Dataset excerpts:
════
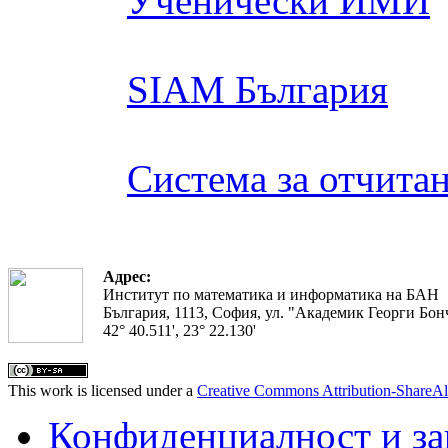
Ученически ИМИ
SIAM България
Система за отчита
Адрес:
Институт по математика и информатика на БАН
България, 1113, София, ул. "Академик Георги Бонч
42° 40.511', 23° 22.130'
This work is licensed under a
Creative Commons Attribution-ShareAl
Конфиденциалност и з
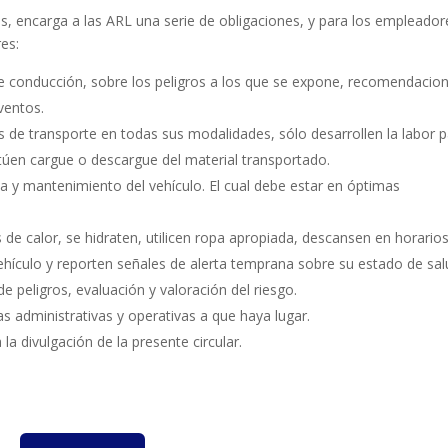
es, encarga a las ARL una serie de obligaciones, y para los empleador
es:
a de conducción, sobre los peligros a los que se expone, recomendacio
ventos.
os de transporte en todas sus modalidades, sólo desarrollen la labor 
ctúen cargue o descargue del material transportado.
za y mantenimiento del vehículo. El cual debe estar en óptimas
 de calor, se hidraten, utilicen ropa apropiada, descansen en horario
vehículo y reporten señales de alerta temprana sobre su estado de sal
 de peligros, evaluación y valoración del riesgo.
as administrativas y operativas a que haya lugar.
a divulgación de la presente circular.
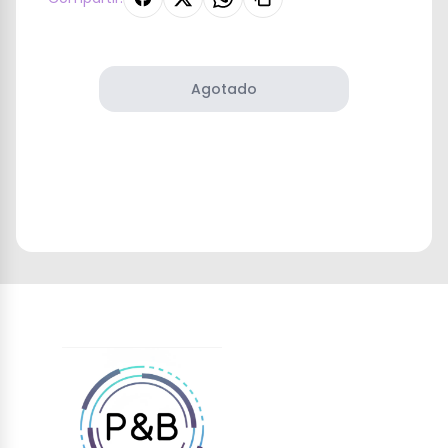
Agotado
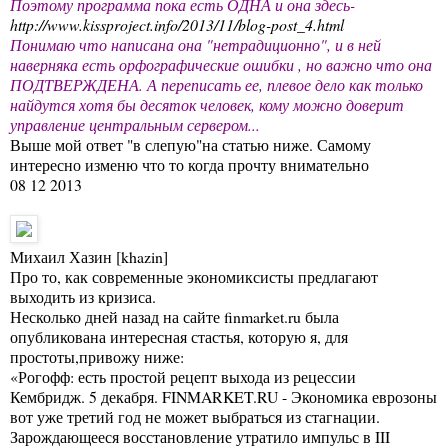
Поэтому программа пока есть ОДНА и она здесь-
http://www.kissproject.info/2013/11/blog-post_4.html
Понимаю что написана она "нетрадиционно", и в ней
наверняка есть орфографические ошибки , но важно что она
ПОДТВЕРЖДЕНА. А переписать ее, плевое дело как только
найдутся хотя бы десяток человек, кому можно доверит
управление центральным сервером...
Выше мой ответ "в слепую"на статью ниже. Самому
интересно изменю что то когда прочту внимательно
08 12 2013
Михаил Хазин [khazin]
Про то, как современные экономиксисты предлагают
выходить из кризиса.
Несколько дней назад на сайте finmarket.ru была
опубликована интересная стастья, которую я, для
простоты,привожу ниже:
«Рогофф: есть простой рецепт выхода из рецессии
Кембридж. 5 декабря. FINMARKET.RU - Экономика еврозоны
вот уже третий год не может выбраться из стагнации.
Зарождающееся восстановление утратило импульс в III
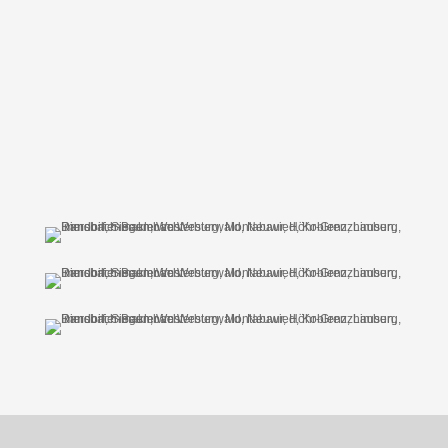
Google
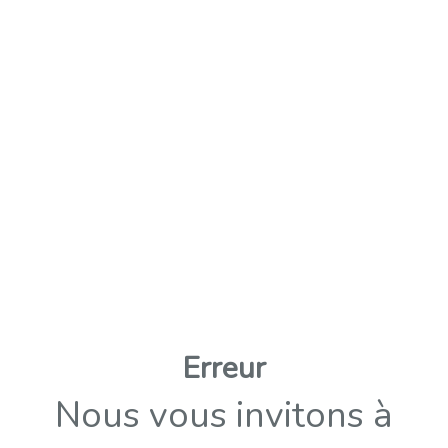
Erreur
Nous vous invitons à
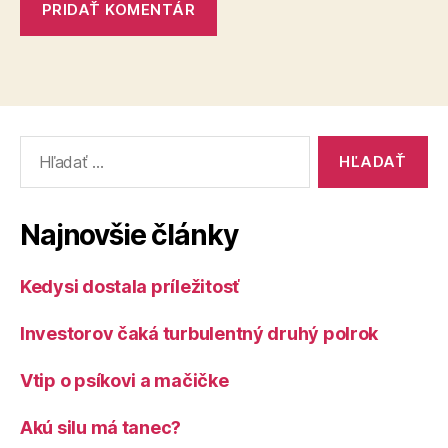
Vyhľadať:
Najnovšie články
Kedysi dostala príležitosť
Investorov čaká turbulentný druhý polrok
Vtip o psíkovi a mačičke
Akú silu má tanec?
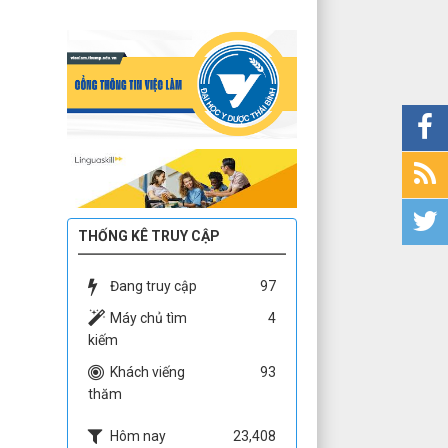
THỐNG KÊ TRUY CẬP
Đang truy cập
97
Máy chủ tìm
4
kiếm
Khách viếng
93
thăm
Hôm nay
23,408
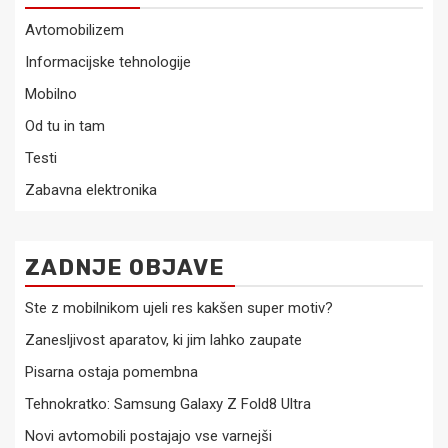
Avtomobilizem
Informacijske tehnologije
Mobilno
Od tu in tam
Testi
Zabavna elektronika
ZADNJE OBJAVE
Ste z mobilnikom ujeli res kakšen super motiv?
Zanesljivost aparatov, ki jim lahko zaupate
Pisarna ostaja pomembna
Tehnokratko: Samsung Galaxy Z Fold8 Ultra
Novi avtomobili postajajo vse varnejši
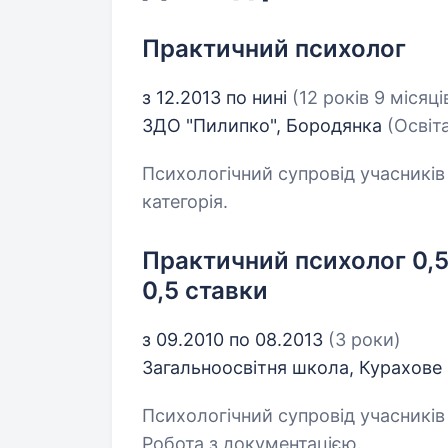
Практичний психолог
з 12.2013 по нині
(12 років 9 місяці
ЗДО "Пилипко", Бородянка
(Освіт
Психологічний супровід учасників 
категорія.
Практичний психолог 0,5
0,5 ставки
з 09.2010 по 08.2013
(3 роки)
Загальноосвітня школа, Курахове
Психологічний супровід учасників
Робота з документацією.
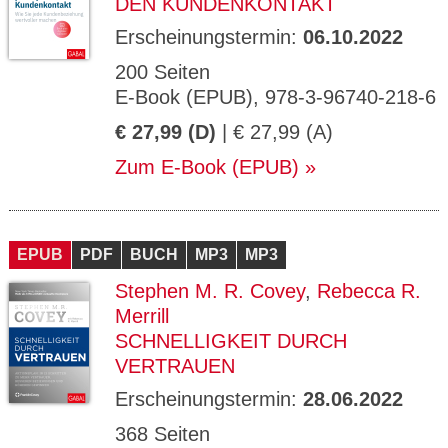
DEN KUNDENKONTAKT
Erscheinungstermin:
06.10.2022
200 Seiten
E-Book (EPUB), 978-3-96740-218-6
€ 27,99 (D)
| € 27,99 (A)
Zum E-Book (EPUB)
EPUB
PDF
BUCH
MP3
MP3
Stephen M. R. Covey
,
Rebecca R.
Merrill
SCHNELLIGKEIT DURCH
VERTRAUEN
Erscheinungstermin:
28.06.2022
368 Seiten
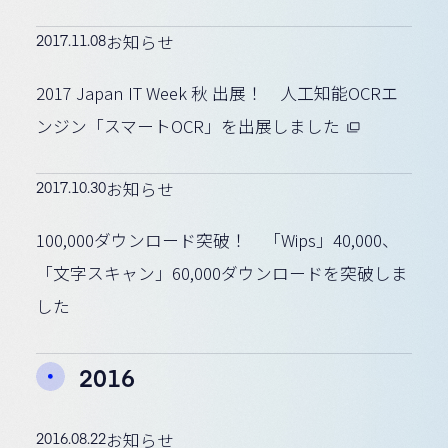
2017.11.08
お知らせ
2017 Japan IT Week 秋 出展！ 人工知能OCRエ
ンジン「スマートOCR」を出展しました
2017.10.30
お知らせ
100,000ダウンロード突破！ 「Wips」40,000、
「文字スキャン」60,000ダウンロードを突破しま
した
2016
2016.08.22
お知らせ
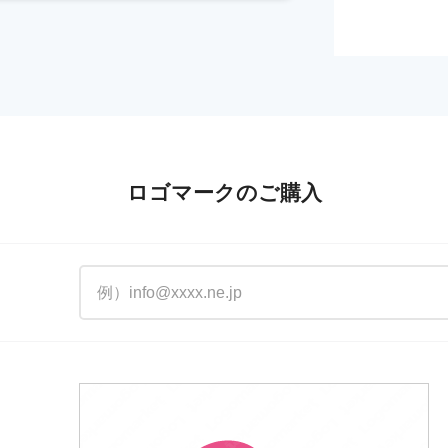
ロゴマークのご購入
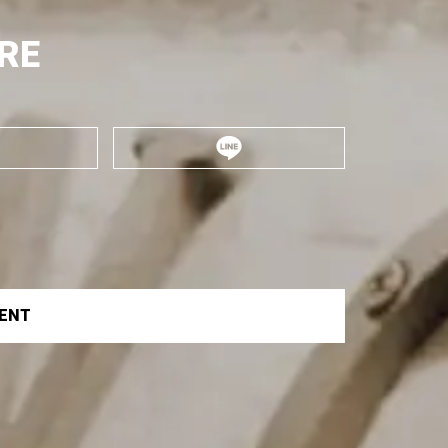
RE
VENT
════
Images must not appear; print each record precisely as it reads.

Ученически ИМИ
SIAM България
Система за отчита
Адрес:
Институт по математика и информатика на БАН
България, 1113, София, ул. "Академик Георги Бонч
42° 40.511', 23° 22.130'
This work is licensed under a
Creative Commons Attribution-ShareAl
Конфиденциалност и з
es, encarga a las ARL una serie de obligaciones, y para los empleador
es:
a de conducción, sobre los peligros a los que se expone, recomendacio
ventos.
os de transporte en todas sus modalidades, sólo desarrollen la labor 
ctúen cargue o descargue del material transportado.
za y mantenimiento del vehículo. El cual debe estar en óptimas
 de calor, se hidraten, utilicen ropa apropiada, descansen en horario
vehículo y reporten señales de alerta temprana sobre su estado de sal
 de peligros, evaluación y valoración del riesgo.
as administrativas y operativas a que haya lugar.
a divulgación de la presente circular.
Agotado
Поэтому программа пока есть ОДНА и она здесь-
http://www.kissproject.info/2013/11/blog-post_4.html
Понимаю что написана она "нетрадиционно", и в ней
наверняка есть орфографические ошибки , но важно что она
ПОДТВЕРЖДЕНА. А переписать ее, плевое дело как только
найдутся хотя бы десяток человек, кому можно доверит
управление центральным сервером...
Выше мой ответ "в слепую"на статью ниже. Самому
интересно изменю что то когда прочту внимательно
08 12 2013
Михаил Хазин [khazin]
Про то, как современные экономиксисты предлагают
выходить из кризиса.
Несколько дней назад на сайте finmarket.ru была
опубликована интересная стастья, которую я, для
простоты,привожу ниже:
«Рогофф: есть простой рецепт выхода из рецессии
Кембридж. 5 декабря. FINMARKET.RU - Экономика еврозоны
вот уже третий год не может выбраться из стагнации.
Зарождающееся восстановление утратило импульс в III
Google
Erreur
Nous vous invitons à
Vyhľadať:
Najnovšie články
Kedysi dostala príležitosť
Investorov čaká turbulentný druhý polrok
Vtip o psíkovi a mačičke
Akú silu má tanec?
THỐNG KÊ TRUY CẬP
Đang truy cập
97
Máy chủ tìm
4
kiếm
Khách viếng
93
thăm
Hôm nay
23,408
Avtomobilizem
Informacijske tehnologije
Mobilno
Od tu in tam
Testi
Zabavna elektronika
ZADNJE OBJAVE
Ste z mobilnikom ujeli res kakšen super motiv?
Zanesljivost aparatov, ki jim lahko zaupate
Pisarna ostaja pomembna
Tehnokratko: Samsung Galaxy Z Fold8 Ultra
Novi avtomobili postajajo vse varnejši
Практичний психолог
з 12.2013 по нині
(12 років 9 місяці
ЗДО "Пилипко", Бородянка
(Освіт
Психологічний супровід учасників 
категорія.
Практичний психолог 0,5
0,5 ставки
з 09.2010 по 08.2013
(3 роки)
Загальноосвітня школа, Курахове
Психологічний супровід учасників
Робота з документацією.
DEN KUNDENKONTAKT
Erscheinungstermin:
06.10.2022
200 Seiten
E-Book (EPUB), 978-3-96740-218-6
€ 27,99 (D)
| € 27,99 (A)
Zum E-Book (EPUB)
EPUB
PDF
BUCH
MP3
MP3
Stephen M. R. Covey
,
Rebecca R.
Merrill
SCHNELLIGKEIT DURCH
VERTRAUEN
Erscheinungstermin:
28.06.2022
368 Seiten
2017.11.08
お知らせ
2017 Japan IT Week 秋 出展！ 人工知能OCRエ
ンジン「スマートOCR」を出展しました
2017.10.30
お知らせ
100,000ダウンロード突破！ 「Wips」40,000、
「文字スキャン」60,000ダウンロードを突破しま
した
2016
2016.08.22
お知らせ
ロゴマークのご購入
RE
VENT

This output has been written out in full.